## PROBLEM DETAILS
Please reproduce the final stretch of the listing below: the line that contains "Look around our website and if you have any" and all lines after it, verbatim, with nothing else.

## PROVIDED INFORMATION
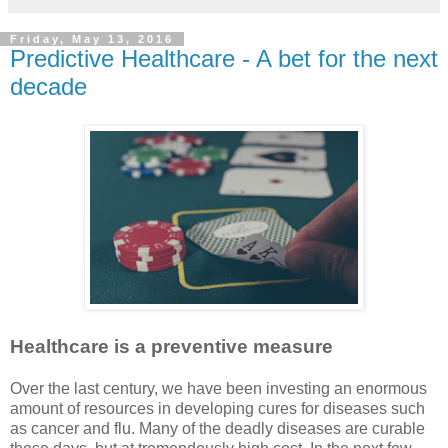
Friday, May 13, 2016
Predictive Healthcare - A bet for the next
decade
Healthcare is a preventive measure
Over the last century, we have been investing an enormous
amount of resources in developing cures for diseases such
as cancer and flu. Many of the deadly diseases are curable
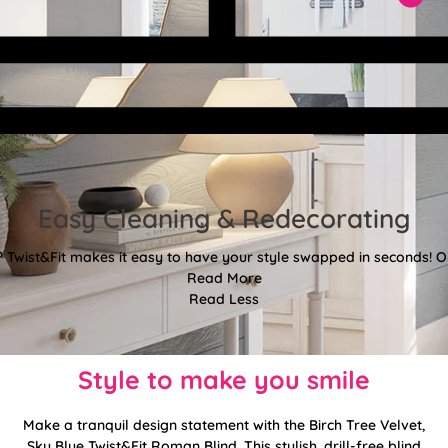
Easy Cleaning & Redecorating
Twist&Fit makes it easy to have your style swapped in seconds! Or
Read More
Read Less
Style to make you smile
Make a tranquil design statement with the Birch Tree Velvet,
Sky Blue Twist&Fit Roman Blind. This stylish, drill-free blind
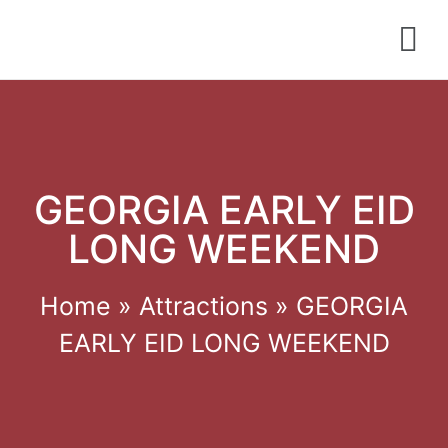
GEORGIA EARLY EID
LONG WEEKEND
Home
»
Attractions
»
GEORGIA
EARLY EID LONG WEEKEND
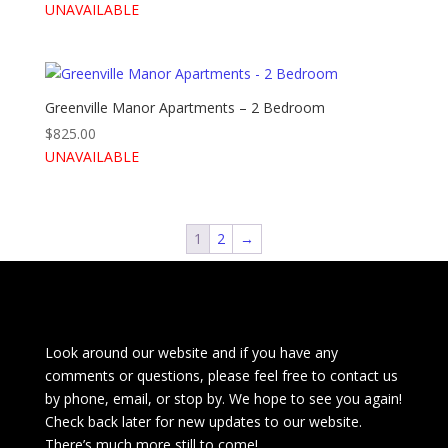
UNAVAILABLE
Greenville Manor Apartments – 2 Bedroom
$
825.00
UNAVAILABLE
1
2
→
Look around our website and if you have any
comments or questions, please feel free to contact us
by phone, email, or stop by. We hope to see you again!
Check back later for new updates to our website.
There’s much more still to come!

## ANSWER SECTION
Look around our website and if you have any
comments or questions, please feel free to contact us
by phone, email, or stop by. We hope to see you again!
Check back later for new updates to our website.
There’s much more still to come!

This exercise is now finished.